Dans les couloirs de l’hôtel qui accueillait les assises des ONG, Corneille Nangaa et l’ancien gouverneur du Sud-Kivu, Marcelin Cisambo, n’ont pas manqué de décourager les participants à ces assises en leur déclarant que leurs efforts étaient inutiles. A les entendre, seule la loi du FCC, qui dispose d’une très large majorité à l’Assemblée Nationale et au Sénat, va s’imposer.

Tout indique que dès le 15 septembre, le FCC et Joseph Kabila ont décidé d’engager un bras de fer avec le peuple congolais. L’Eglise Catholique et l’Eglise du Christ au Congo ne cachent plus leur hostilité au choix de Ronsard Malonda et pour elles, cette page est deja tournée et appartient au passé. Lamuka est également vent debout face au diktat de Joseph Kabila.
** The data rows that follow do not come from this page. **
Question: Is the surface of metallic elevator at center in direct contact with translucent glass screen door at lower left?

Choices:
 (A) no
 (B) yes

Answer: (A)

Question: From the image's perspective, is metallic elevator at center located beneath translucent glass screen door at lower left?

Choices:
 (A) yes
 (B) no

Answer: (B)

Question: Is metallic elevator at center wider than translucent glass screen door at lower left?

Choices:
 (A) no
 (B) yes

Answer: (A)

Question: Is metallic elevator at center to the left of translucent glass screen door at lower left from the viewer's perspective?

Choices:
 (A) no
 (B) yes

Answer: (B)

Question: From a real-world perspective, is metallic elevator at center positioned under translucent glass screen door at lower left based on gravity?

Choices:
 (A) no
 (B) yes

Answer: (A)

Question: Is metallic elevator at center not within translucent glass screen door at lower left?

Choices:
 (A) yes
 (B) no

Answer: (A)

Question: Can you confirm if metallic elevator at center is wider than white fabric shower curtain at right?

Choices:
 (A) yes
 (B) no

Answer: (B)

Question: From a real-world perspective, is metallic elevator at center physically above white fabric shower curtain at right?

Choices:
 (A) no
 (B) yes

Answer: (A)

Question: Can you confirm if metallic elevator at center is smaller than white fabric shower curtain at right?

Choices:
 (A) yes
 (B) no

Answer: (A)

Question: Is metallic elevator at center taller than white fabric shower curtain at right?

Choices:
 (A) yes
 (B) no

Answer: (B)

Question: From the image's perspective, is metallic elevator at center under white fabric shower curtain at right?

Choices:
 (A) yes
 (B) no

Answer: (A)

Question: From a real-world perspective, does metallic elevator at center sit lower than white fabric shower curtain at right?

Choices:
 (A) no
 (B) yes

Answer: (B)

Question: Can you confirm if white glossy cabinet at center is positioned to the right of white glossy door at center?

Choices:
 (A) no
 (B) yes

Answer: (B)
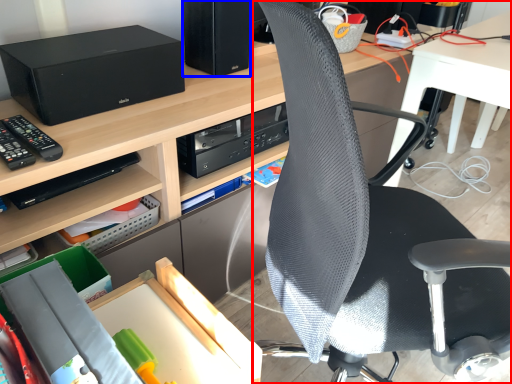
Question: Which object is further to the camera taking this photo, chair (highlighted by a red box) or computer tower (highlighted by a blue box)?

Choices:
 (A) chair
 (B) computer tower

Answer: (B)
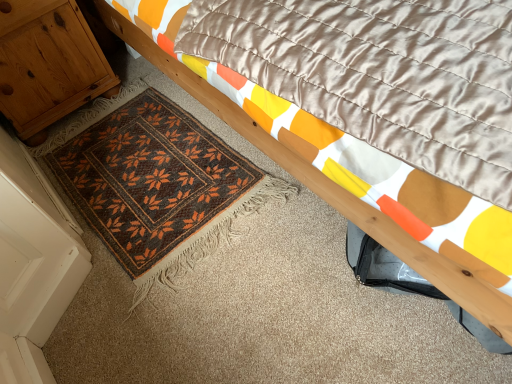
Question: From the image's perspective, relative to wooden bed frame at upper right, is wooden cabinet at left above or below?

Choices:
 (A) below
 (B) above

Answer: (B)

Question: From a real-world perspective, relative to wooden bed frame at upper right, is wooden cabinet at left vertically above or below?

Choices:
 (A) above
 (B) below

Answer: (B)

Question: Which object is the closest to the brown woven mat at lower left?

Choices:
 (A) wooden bed frame at upper right
 (B) wooden cabinet at left

Answer: (B)

Question: Which is nearer to the wooden bed frame at upper right?

Choices:
 (A) brown woven mat at lower left
 (B) wooden cabinet at left

Answer: (A)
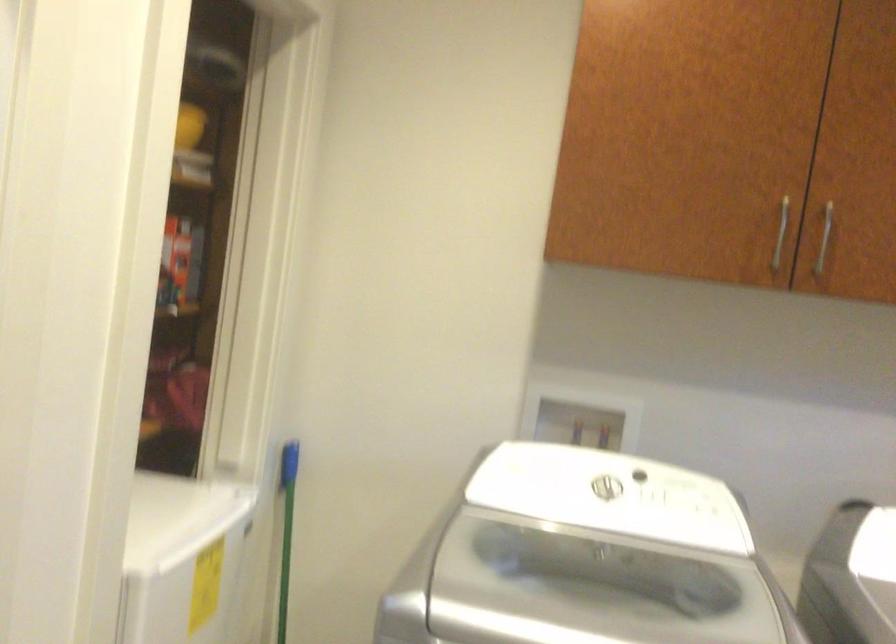
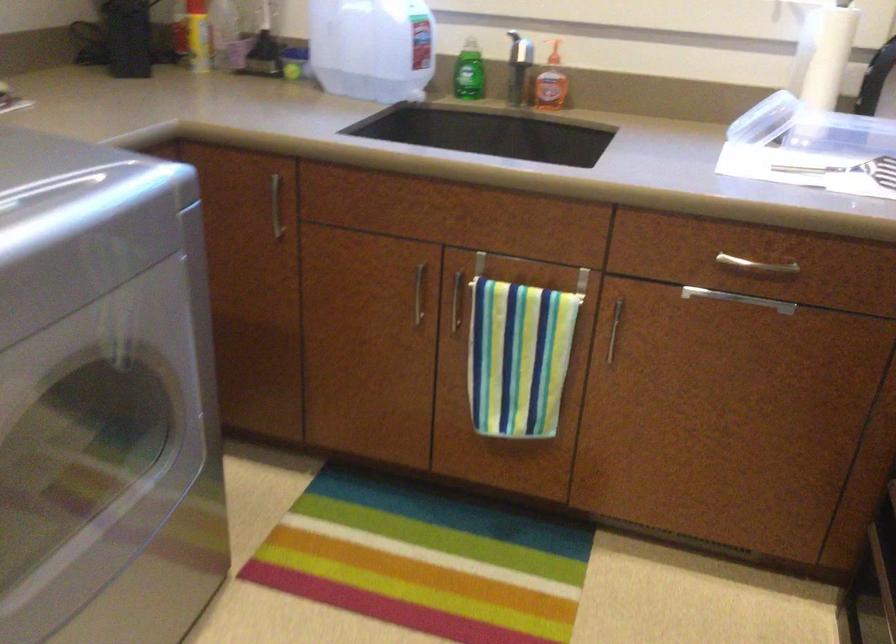
The images are taken continuously from a first-person perspective. In which direction is your viewpoint rotating?

The rotation direction of the camera is right-down.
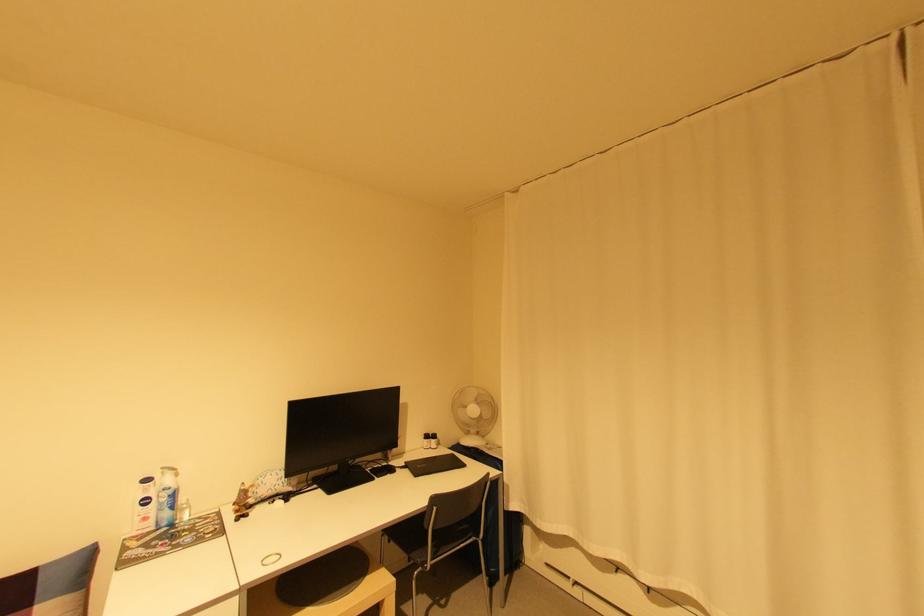
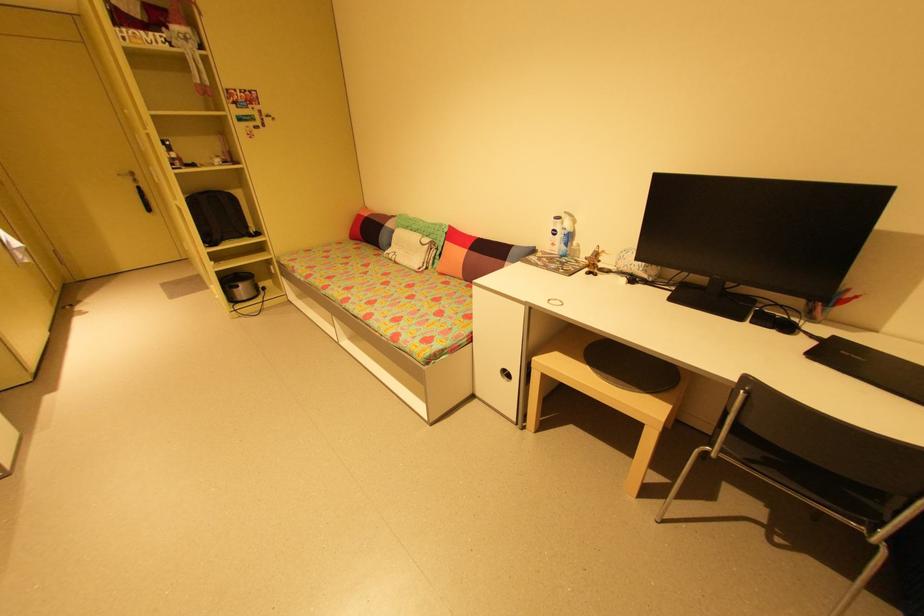
In the second image, find the point that corresponds to (475,535) in the first image.

(869, 519)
Les déclarations de l’ancien gouverneur du Kasai, Ngoyi Kasanji, qui évoque le changement de la Constitution en faveur d’une élection du prochain président de la République au scrutin indirect ont soulevé un concert d’indignation et d’étonnement au sein de la société civile et de l’opposition.

Les masques semblent donc définitivement tomber. Les membres du FCC sont alignés en ordre de marche pour la candidature de leur chef de file pour 2023 et rêvent d’un retour de Joseph Kabila au pouvoir. Reste à voir comment l’UDPS et le président Tshisekedi vont réagir aux injonctions de leur partenaire. Depuis les élections chaotiques de 2018, la situation politique de la RDC est plus volatile que jamais. Entre-temps, le pays continue inexorablement à s’enfoncer dans une crise économique et sociale de plus en plus grave. Réduits à la famine, dépossédés de leurs votes en faveur des dirigeants de leur choix, des millions de Congolais vont-ils encore devoir subir la loi de l’ancien pouvoir. C’est une des questions qui sera au centre de toutes les attentions.